- Three are found dead inside a Maryland mall, including the gunman
- One man heard "boom, boom, boom," then saw "everybody running"
- Witnesses describe children crying and people screaming
- "This is the world," says a worker of the sudden violence
It was the middle of the day, and The Mall in Columbia was packed. Packed with parents pushing around strollers. With teenagers sharing some laughs. With shoppers dipping in to pick up something special.
"Just a regular day," said Colin Ready, a worker at one of the Maryland mall's stores.
Then came a boom. Moments later, "boom, boom, boom."
"Then I saw everybody running," Ready told CNN.
What they were running from was a multiple homicide. Police said that a gunman shot dead two employees at Zumiez -- a skate shop that also sells shoes and clothes for men, women and children -- before killing himself.
Hours later, Howard County Police Chief Bill McMahon said officers who arrived at the store within minutes of the first 911 calls at 11:15 a.m. found three people dead.
The shooter, who'd apparently killed himself, was found alongside his shotgun and "a large amount of ammunition."
But no one inside the mall 20 miles southwest of Baltimore had any idea the bloodshed was over.
"No one knows what's going on," said one worker at the mall, identified only as K.T. "In today's world, you hear gunshots and you run."
Ready recalled about eight or nine shots ringing out, as well as the chaos outside his store.
"Everybody was screaming," he said. "There were kids running around. I saw an older couple, I guess they couldn't run or anything so they were just crouched (down) to try to get cover."
K.T. remembers "a lot of kids ... crying, and mothers were holding onto them."
It was "crazy," surreal, all those cliche words you use when terror visits a place where you'd never imagine it.
As K.T. put it, "It's one of those things you see on TV but never expect you'll go through."
Some got safely outside, a diverse array of Saturday mallgoers, young and old, with families and without, who boarded buses to take them away from what was now a crime scene.
Many worriedly clutched hands with those they were walking with, some choking back tears as they talked on the phone.
Others, though, didn't or couldn't leave.
Judy Hoffman was among them. She locked herself inside the back room of a store she worked at, turned off the lights and waited.

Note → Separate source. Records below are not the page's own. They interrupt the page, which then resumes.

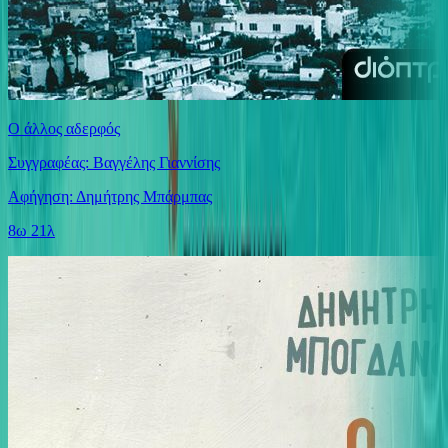
Ο άλλος αδερφός
Συγγραφέας: Βαγγέλης Γιαννίσης
Αφήγηση: Δημήτρης Μπάρμπας
8ω 21λ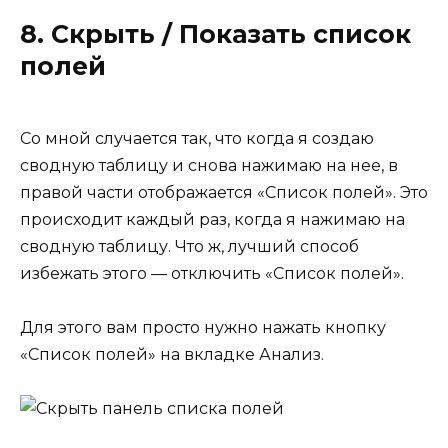
8. Скрыть / Показать список
полей
Со мной случается так, что когда я создаю
сводную таблицу и снова нажимаю на нее, в
правой части отображается «Список полей». Это
происходит каждый раз, когда я нажимаю на
сводную таблицу. Что ж, лучший способ
избежать этого — отключить «Список полей».
Для этого вам просто нужно нажать кнопку
«Список полей» на вкладке Анализ.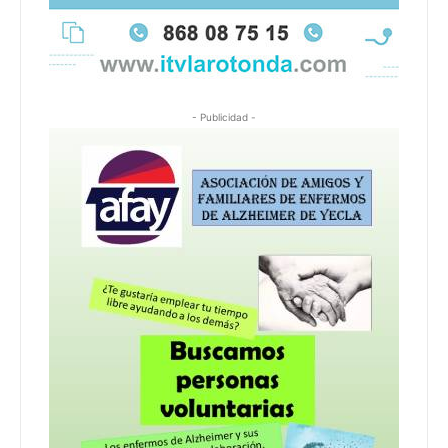
- Publicidad -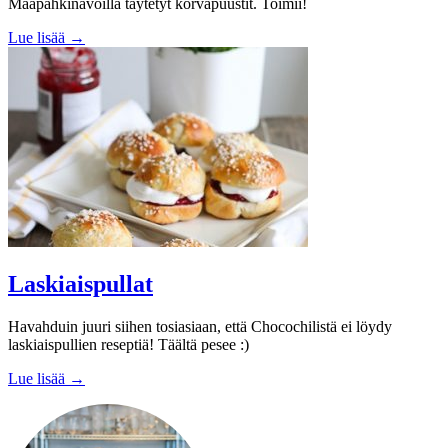
Maapähkinävoilla täytetyt korvapuustit. Toimii!
Lue lisää →
Laskiaispullat
Havahduin juuri siihen tosiasiaan, että Chocochilistä ei löydy
laskiaispullien reseptiä! Täältä pesee :)
Lue lisää →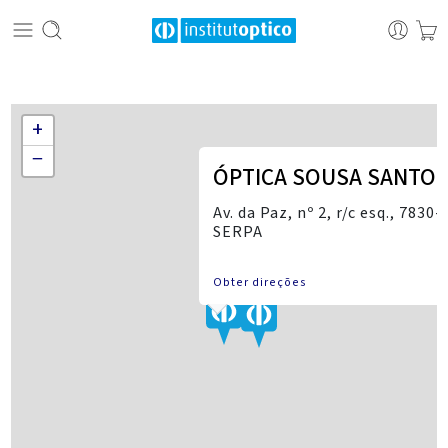
+
−
ÓPTICA SOUSA SANTO
Av. da Paz, nº 2, r/c esq., 7830
SERPA
Obter direções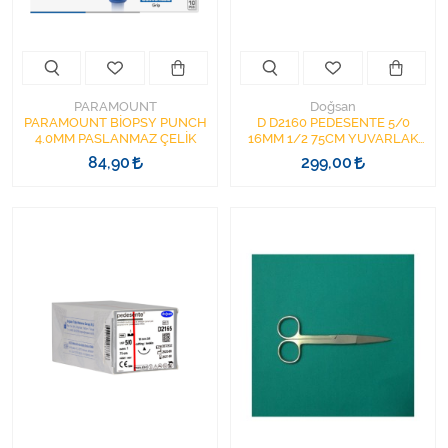
Varis Çorapları
Tüm Kategorileri Gör
PARAMOUNT
Doğsan
PARAMOUNT BİOPSY PUNCH
D D2160 PEDESENTE 5/0
4.0MM PASLANMAZ ÇELİK
16MM 1/2 75CM YUVARLAK
İĞNELİ CERRAHİ SÜTUR
84,90
299,00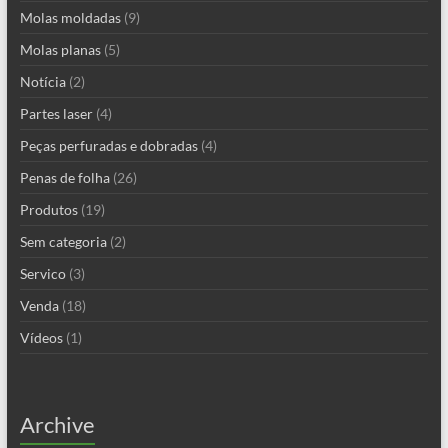
Molas moldadas
(9)
Molas planas
(5)
Notícia
(2)
Partes laser
(4)
Peças perfuradas e dobradas
(4)
Penas de folha
(26)
Produtos
(19)
Sem categoria
(2)
Servico
(3)
Venda
(18)
Vídeos
(1)
Archive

Ready said he and his store's assistant manager hunkered in a stockroom for about 45 minutes before a man who -- without a uniform or badge -- identified himself as a Howard County police officer knocked.
"We didn't know whether to believe him or not, so we were really scared before he decided to open the door," Ready said. "But he did. It was him. He let us out, and then it was safe."
Another woman who worked at the mall, Shannon Washington, told CNN she he hid behind a counter for "a couple of hours" before being escorted out by law enforcement then combing the mall.
Washington eventually got home, the impact of the shooting lingered. She couldn't think of going back to work, knowing she could find herself at any point in the middle of something this horrible, this frightening, this unexpected.
"This is the world," said Washington. "It seems like every time I turn on the news, it seems like this kind of thing is happening."